From the first line to the last, copy the data below word for word.

[Source records Boundary: Start]

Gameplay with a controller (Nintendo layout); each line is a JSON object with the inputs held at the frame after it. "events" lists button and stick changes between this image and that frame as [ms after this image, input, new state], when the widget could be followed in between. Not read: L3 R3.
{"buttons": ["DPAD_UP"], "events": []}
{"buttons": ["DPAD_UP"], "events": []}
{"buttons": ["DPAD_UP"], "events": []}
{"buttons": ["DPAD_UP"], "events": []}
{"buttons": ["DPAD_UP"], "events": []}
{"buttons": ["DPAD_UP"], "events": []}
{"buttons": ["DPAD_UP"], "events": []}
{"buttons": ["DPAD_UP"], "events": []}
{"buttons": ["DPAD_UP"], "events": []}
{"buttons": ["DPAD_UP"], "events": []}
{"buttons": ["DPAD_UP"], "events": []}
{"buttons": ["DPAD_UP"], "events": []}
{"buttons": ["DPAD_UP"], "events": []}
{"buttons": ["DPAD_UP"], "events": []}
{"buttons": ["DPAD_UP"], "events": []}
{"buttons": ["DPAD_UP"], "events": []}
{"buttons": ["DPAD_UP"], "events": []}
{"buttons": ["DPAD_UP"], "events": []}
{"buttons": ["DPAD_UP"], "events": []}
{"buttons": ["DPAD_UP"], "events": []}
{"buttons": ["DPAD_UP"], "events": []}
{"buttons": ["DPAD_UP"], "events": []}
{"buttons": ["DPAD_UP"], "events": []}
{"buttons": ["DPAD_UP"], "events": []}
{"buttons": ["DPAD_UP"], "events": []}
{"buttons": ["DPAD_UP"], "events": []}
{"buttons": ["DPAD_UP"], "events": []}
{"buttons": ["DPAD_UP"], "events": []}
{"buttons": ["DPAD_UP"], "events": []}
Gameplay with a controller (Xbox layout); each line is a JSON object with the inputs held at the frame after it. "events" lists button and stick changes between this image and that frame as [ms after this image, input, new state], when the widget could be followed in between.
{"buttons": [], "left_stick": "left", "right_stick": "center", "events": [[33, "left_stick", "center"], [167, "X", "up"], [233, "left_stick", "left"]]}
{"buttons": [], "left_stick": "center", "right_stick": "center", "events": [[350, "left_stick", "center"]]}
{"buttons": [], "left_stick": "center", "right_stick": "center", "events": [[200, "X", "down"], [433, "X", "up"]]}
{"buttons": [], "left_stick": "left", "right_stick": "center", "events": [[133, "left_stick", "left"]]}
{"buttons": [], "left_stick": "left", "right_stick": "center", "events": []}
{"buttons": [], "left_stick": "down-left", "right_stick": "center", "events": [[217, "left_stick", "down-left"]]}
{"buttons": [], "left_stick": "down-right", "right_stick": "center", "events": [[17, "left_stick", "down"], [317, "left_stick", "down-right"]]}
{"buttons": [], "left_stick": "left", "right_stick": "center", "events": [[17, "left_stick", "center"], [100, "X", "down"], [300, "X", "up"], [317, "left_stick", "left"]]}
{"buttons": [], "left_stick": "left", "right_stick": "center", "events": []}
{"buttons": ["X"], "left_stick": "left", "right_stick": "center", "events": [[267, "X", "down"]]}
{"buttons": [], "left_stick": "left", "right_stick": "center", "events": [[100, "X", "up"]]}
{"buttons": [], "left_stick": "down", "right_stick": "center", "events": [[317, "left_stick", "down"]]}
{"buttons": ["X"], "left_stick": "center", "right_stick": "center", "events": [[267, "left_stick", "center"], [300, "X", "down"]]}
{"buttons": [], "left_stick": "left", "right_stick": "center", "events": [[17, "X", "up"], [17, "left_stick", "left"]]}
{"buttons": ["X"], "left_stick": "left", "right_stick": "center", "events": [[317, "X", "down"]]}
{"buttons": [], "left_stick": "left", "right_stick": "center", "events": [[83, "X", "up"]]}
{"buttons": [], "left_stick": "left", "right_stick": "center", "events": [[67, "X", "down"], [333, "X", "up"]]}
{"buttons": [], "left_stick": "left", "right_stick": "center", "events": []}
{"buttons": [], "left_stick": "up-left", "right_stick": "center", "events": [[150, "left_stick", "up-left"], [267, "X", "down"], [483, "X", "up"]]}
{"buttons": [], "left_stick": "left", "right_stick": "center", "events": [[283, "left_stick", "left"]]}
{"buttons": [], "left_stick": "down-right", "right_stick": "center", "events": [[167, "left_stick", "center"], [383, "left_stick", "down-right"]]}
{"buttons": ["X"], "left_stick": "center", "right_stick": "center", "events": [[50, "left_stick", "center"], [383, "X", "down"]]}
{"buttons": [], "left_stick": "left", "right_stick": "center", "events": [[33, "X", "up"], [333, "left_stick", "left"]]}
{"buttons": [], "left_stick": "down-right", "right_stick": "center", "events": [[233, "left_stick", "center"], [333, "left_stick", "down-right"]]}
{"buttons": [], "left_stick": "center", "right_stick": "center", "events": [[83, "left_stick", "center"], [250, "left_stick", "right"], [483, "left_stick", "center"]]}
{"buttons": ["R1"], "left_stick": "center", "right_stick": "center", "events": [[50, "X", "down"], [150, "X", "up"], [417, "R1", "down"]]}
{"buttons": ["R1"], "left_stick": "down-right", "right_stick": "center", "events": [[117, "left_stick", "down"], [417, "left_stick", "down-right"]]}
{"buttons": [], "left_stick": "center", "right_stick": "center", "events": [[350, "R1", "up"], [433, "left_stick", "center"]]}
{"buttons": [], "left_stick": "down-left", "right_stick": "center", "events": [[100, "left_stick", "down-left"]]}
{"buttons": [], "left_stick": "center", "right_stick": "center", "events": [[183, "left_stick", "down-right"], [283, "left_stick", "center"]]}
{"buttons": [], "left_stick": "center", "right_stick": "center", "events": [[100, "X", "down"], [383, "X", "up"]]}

[Source records Boundary: End]

• Problem solution:
Gameplay with a controller (Nintendo layout); each line is a JSON object with the inputs held at the frame after it. "events" lists button and stick changes between this image and that frame as [ms after this image, input, new state], when the widget could be followed in between. Not read: L3 R3.
{"buttons": ["DPAD_UP"], "events": []}
{"buttons": ["DPAD_UP"], "events": []}
{"buttons": ["DPAD_UP"], "events": []}
{"buttons": ["DPAD_UP"], "events": []}
{"buttons": ["DPAD_UP"], "events": []}
{"buttons": ["DPAD_UP"], "events": []}
{"buttons": ["DPAD_UP"], "events": []}
{"buttons": ["DPAD_UP"], "events": []}
{"buttons": ["DPAD_UP"], "events": []}
{"buttons": ["DPAD_UP"], "events": []}
{"buttons": ["DPAD_UP"], "events": []}
{"buttons": ["DPAD_UP"], "events": []}
{"buttons": ["DPAD_UP"], "events": []}
{"buttons": ["DPAD_UP"], "events": []}
{"buttons": ["DPAD_UP"], "events": []}
{"buttons": ["DPAD_UP"], "events": []}
{"buttons": ["DPAD_UP"], "events": []}
{"buttons": ["DPAD_UP"], "events": []}
{"buttons": ["DPAD_UP"], "events": []}
{"buttons": ["DPAD_UP"], "events": []}
{"buttons": ["DPAD_UP"], "events": []}
{"buttons": ["DPAD_UP"], "events": []}
{"buttons": ["DPAD_UP"], "events": []}
{"buttons": ["DPAD_UP"], "events": []}
{"buttons": ["DPAD_UP"], "events": []}
{"buttons": ["DPAD_UP"], "events": []}
{"buttons": ["DPAD_UP"], "events": []}
{"buttons": ["DPAD_UP"], "events": []}
{"buttons": ["DPAD_UP"], "events": []}
Gameplay with a controller (Xbox layout); each line is a JSON object with the inputs held at the frame after it. "events" lists button and stick changes between this image and that frame as [ms after this image, input, new state], when the widget could be followed in between.
{"buttons": [], "left_stick": "left", "right_stick": "center", "events": [[33, "left_stick", "center"], [167, "X", "up"], [233, "left_stick", "left"]]}
{"buttons": [], "left_stick": "center", "right_stick": "center", "events": [[350, "left_stick", "center"]]}
{"buttons": [], "left_stick": "center", "right_stick": "center", "events": [[200, "X", "down"], [433, "X", "up"]]}
{"buttons": [], "left_stick": "left", "right_stick": "center", "events": [[133, "left_stick", "left"]]}
{"buttons": [], "left_stick": "left", "right_stick": "center", "events": []}
{"buttons": [], "left_stick": "down-left", "right_stick": "center", "events": [[217, "left_stick", "down-left"]]}
{"buttons": [], "left_stick": "down-right", "right_stick": "center", "events": [[17, "left_stick", "down"], [317, "left_stick", "down-right"]]}
{"buttons": [], "left_stick": "left", "right_stick": "center", "events": [[17, "left_stick", "center"], [100, "X", "down"], [300, "X", "up"], [317, "left_stick", "left"]]}
{"buttons": [], "left_stick": "left", "right_stick": "center", "events": []}
{"buttons": ["X"], "left_stick": "left", "right_stick": "center", "events": [[267, "X", "down"]]}
{"buttons": [], "left_stick": "left", "right_stick": "center", "events": [[100, "X", "up"]]}
{"buttons": [], "left_stick": "down", "right_stick": "center", "events": [[317, "left_stick", "down"]]}
{"buttons": ["X"], "left_stick": "center", "right_stick": "center", "events": [[267, "left_stick", "center"], [300, "X", "down"]]}
{"buttons": [], "left_stick": "left", "right_stick": "center", "events": [[17, "X", "up"], [17, "left_stick", "left"]]}
{"buttons": ["X"], "left_stick": "left", "right_stick": "center", "events": [[317, "X", "down"]]}
{"buttons": [], "left_stick": "left", "right_stick": "center", "events": [[83, "X", "up"]]}
{"buttons": [], "left_stick": "left", "right_stick": "center", "events": [[67, "X", "down"], [333, "X", "up"]]}
{"buttons": [], "left_stick": "left", "right_stick": "center", "events": []}
{"buttons": [], "left_stick": "up-left", "right_stick": "center", "events": [[150, "left_stick", "up-left"], [267, "X", "down"], [483, "X", "up"]]}
{"buttons": [], "left_stick": "left", "right_stick": "center", "events": [[283, "left_stick", "left"]]}
{"buttons": [], "left_stick": "down-right", "right_stick": "center", "events": [[167, "left_stick", "center"], [383, "left_stick", "down-right"]]}
{"buttons": ["X"], "left_stick": "center", "right_stick": "center", "events": [[50, "left_stick", "center"], [383, "X", "down"]]}
{"buttons": [], "left_stick": "left", "right_stick": "center", "events": [[33, "X", "up"], [333, "left_stick", "left"]]}
{"buttons": [], "left_stick": "down-right", "right_stick": "center", "events": [[233, "left_stick", "center"], [333, "left_stick", "down-right"]]}
{"buttons": [], "left_stick": "center", "right_stick": "center", "events": [[83, "left_stick", "center"], [250, "left_stick", "right"], [483, "left_stick", "center"]]}
{"buttons": ["R1"], "left_stick": "center", "right_stick": "center", "events": [[50, "X", "down"], [150, "X", "up"], [417, "R1", "down"]]}
{"buttons": ["R1"], "left_stick": "down-right", "right_stick": "center", "events": [[117, "left_stick", "down"], [417, "left_stick", "down-right"]]}
{"buttons": [], "left_stick": "center", "right_stick": "center", "events": [[350, "R1", "up"], [433, "left_stick", "center"]]}
{"buttons": [], "left_stick": "down-left", "right_stick": "center", "events": [[100, "left_stick", "down-left"]]}
{"buttons": [], "left_stick": "center", "right_stick": "center", "events": [[183, "left_stick", "down-right"], [283, "left_stick", "center"]]}
{"buttons": [], "left_stick": "center", "right_stick": "center", "events": [[100, "X", "down"], [383, "X", "up"]]}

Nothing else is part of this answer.